The oxygen tank had a leak or something, and it fizzed in the room. The sound of it overtook the neighbor’s music, it seeped into every corner and echoed back to me, and now I couldn’t hear what was happening behind the wall.

A cough broke the tank’s assault, and then the masked, gloved man, the man who I just wanted to help with a more efficient vacuum, approached me with a syringe. I felt light-headed, and I needed to lie down. I was already lying down, you might say, but this isn’t really lying down. My advice to you is don’t give advice to people that have been kidnapped or killed until you’ve been in the situation yourself. It’s not as easy as it sounds. In that way, it is akin to selling vacuums.

Most people already have vacuums. The man bound my free arm to a fourth shackle, and I was rendered immobile. He used a pair of yellow scissors to cut off my left sleeve, making me understand how great my coat was in this basement which was too cold, on second thought.

While he dabbed a wet cloth on my arm and the smell of alcohol clouded the air, at first I considered how crazy this kindness was, but I remembered: he’s the type of person that collects bones in his basement, and he uses an oxygen mask I suspect he doesn’t really need.

I couldn’t see the syringe go in, but it still took my breath away.
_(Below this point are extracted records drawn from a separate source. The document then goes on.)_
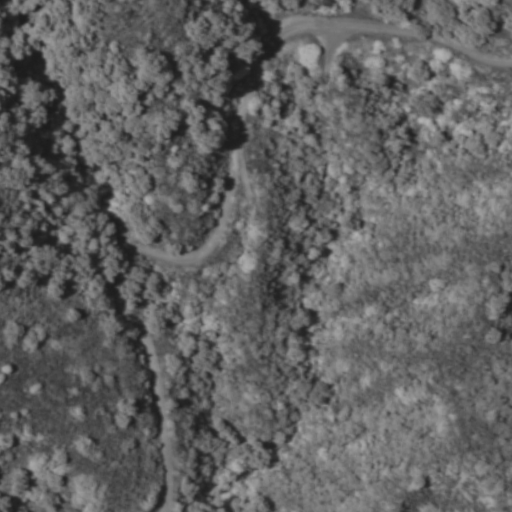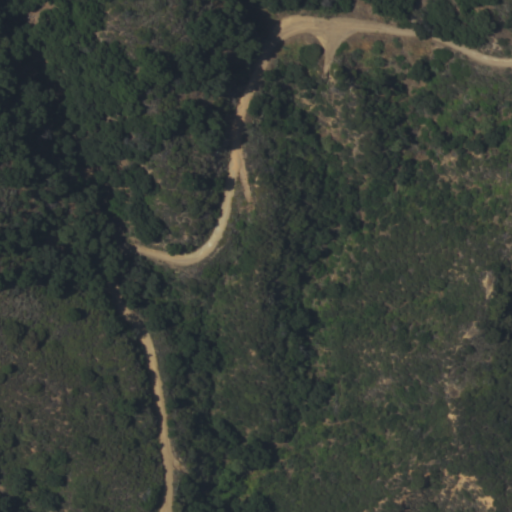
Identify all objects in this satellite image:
road: (227, 198)
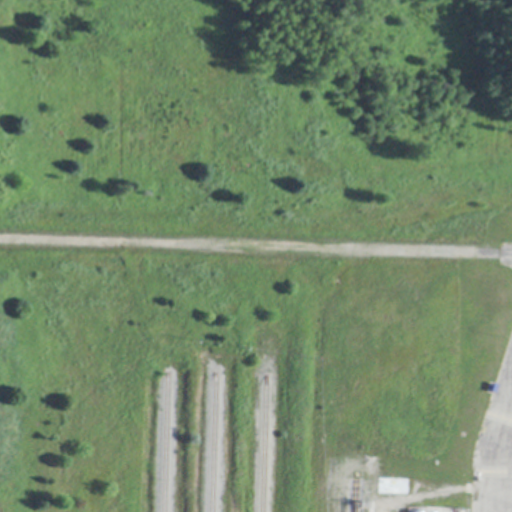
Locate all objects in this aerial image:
railway: (166, 444)
railway: (214, 445)
railway: (263, 446)
railway: (355, 497)
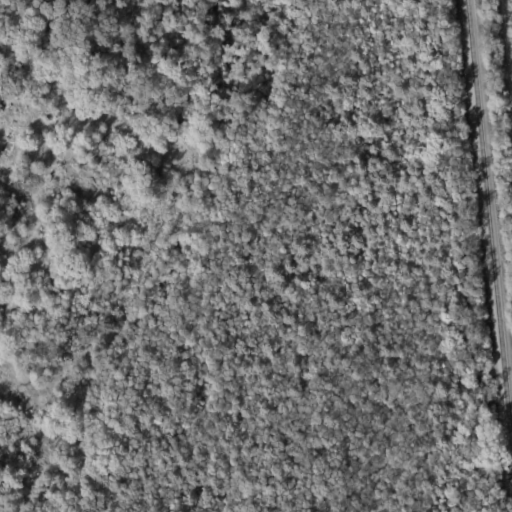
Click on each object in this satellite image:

I know, I know, you can’t feel stuff being injected into you. But I swear I could. I was cold and syrupy, and it made my whole body feel like a hose when there’s a kink.

The hissing tank squeaked away from me, but I couldn’t open my eyes. It was tiring. Being locked in a basement is tiring.

The furnace tried to kick on, but something strange happened this time. There was a lot of red. My body felt warm. I felt thankful.